All but one of the councillors who ran for re-election in last year's municipal vote were successful. Brown and six of the 10 current councillors served on the previous council.
Conacher said there is also a "systemic conflict of interest" at play if council is able to decide what to do with "any report that would make council look bad, because that would cause the public to call for reforms for greater accountability and transparency."
Looking bad is something politicians at all levels try to avoid, Conacher said.
"You can't have politicians deciding what kind of information comes out of their own governments with regard to allegations of wrongdoing, especially."
When CBC News asked whether conflicts had been declared by Charlottetown councillors, or what steps had been taken to avoid them, a city spokesperson responded by email saying: "There are no conflicts or perceived conflicts within our Corporation."
Issues raised by Messervey
Messervey initially provided councillors with a list of 18 concerns in January 2019, but that list grew longer as he filed harassment and whistleblower complaints with the city, along with a small claims case seeking an extension of his severance pay.
Some of his concerns have been reported in the past, but many have not.
Messervey claimed some members of council may have been in a conflict of interest and in violation of the Municipal Government Act regarding spending on paving that went almost a million dollars beyond the tender amount councillors had authorized.
He said the city allowed the owner of a private dwelling in the downtown core to access a property tax rebate for commercial development, and the rebate continued to be applied even after he advised Kelly the eligibility of the property should be reviewed.
He said former elected officials and staff left the city without returning laptops, cell phones, and in the case of one former official, multiple tablets. Messervey said in some cases people were allowed to purchase their devices; in others they simply weren't recovered by the city. Either way, Messervey said the moves were contrary to city policy, and in some cases posed a security risk, as some devices did not have data erased.
Messervey said the city was providing free snow removal and salting services for a private business with no written agreement to do that, and in possible violation of the Municipal Government Act.
He said the city had agreed to provide revenues from naming rights and concession sales at the Eastlink Centre to the Charlottetown Islanders, but without having the money first go through city hall, to then be recorded as grants to the hockey team. That's an arrangement he said lacked transparency and accountability to residents, who he said "should be aware of the amount of taxpayer money provided to the sports team."
'Disappointed... not surprised'
In a written statement to CBC, Messervey said he is "disappointed that residents are still waiting for the completed BDO report to be released but I am not surprised."
Messervey said he found it "very concerning" that it's taken more than four years for the issues he raised to be property investigated, but said he's confident the results "will substantiate the concerns I raised during my brief employment with the city."

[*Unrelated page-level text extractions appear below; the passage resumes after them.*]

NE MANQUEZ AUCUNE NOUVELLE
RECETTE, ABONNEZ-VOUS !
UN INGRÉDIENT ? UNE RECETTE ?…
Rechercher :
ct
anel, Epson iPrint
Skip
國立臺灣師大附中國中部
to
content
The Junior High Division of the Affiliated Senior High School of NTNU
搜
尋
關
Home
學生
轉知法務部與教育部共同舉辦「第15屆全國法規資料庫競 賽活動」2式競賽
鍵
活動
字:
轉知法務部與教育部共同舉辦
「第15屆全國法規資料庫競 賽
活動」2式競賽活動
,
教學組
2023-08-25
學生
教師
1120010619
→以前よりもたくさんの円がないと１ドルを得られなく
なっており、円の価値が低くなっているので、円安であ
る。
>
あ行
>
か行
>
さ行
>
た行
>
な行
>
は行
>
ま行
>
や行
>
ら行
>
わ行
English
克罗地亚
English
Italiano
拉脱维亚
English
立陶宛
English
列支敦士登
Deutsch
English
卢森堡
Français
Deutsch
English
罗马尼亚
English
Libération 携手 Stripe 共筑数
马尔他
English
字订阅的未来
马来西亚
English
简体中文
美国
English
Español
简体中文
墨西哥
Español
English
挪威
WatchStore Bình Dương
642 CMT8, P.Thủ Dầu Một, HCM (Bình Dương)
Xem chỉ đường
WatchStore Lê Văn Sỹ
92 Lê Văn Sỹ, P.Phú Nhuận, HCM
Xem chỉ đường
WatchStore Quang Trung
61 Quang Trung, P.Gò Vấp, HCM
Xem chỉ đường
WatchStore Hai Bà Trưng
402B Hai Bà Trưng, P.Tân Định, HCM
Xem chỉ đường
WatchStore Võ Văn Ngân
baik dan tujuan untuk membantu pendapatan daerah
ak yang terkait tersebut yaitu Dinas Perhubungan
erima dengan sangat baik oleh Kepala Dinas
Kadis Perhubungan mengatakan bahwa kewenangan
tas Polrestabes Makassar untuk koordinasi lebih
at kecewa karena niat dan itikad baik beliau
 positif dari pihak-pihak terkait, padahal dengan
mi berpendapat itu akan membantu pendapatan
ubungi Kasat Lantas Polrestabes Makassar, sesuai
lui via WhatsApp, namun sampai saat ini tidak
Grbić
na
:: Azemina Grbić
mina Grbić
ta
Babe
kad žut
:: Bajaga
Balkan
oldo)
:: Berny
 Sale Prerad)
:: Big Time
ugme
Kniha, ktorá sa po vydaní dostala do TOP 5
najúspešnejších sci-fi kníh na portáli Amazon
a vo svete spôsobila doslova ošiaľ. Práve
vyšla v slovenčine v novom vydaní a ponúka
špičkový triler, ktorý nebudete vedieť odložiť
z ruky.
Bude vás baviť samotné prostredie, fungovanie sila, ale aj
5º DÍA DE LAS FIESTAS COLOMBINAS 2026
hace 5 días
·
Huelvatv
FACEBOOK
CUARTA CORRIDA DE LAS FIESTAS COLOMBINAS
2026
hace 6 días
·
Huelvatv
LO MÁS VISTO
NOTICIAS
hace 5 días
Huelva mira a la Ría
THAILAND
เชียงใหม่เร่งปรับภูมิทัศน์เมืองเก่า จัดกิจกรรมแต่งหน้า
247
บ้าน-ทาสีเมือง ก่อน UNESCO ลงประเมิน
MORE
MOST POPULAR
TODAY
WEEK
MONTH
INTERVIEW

Messervey also said his lawyer has requested an unredacted copy of the report.
Vote should 'never have happened'
MacDonald, the former councillor, said that if even one of Messervey's concerns is backed up by the audit's findings, that will cast doubt on the actions of the previous council, including members who were re-elected.
In particular he cites how councillors voted in February 2019 to take no further action on Messervey's list of issues.
"If one of the concerns he brought forward… turns out to be valid, then that vote was — well, the vote should never have taken place like that in the first place. It should just never have happened," said MacDonald.
"Agreeing not to take action on the recommendations of a professional employee who brings concerns of that magnitude to council — I just don't understand it."